▶ _Task details_: Which lines run from the one containing "hfov_deg: 31.6" to the end of the material below? Copy them exactly, pictures excluded.

▶ _Input material_:

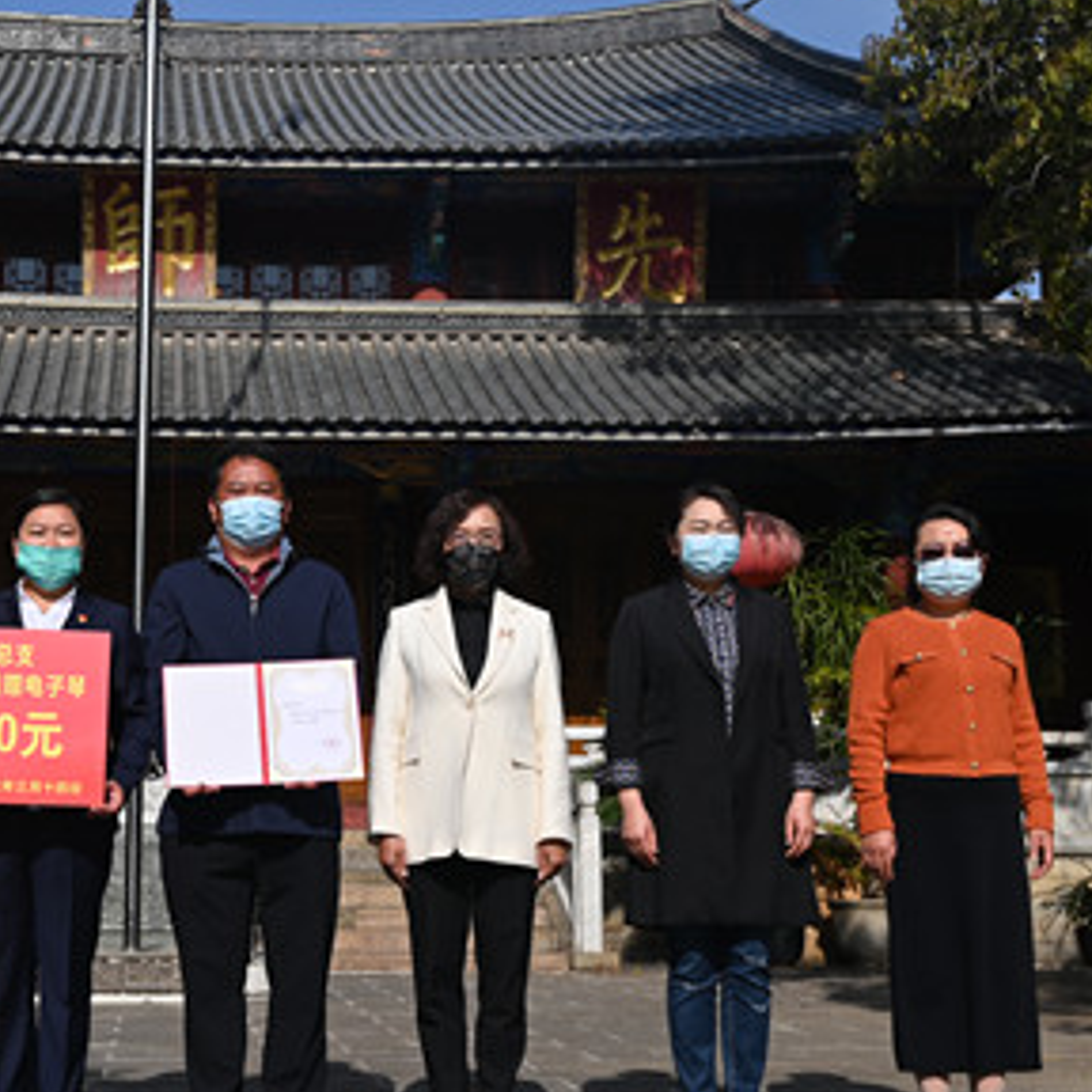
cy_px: 605
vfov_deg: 32.2
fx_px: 1892
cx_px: 269
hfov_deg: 31.6
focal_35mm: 53
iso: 100
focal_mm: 30
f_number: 5.6
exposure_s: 1/250
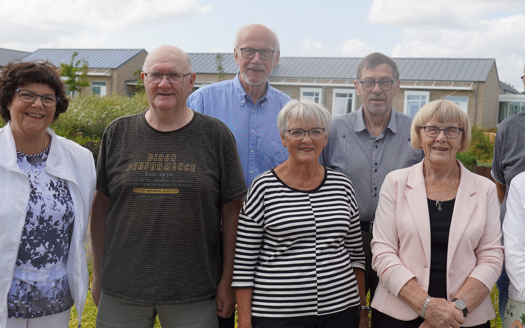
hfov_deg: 43.7
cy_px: 165
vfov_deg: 28.2
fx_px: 653
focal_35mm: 46
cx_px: 299
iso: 100
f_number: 4.5
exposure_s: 1/640
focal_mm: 23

▶ _Solution to the problem_:
hfov_deg: 31.6
focal_35mm: 53
iso: 100
focal_mm: 30
f_number: 5.6
exposure_s: 1/250
hfov_deg: 43.7
cy_px: 165
vfov_deg: 28.2
fx_px: 653
focal_35mm: 46
cx_px: 299
iso: 100
f_number: 4.5
exposure_s: 1/640
focal_mm: 23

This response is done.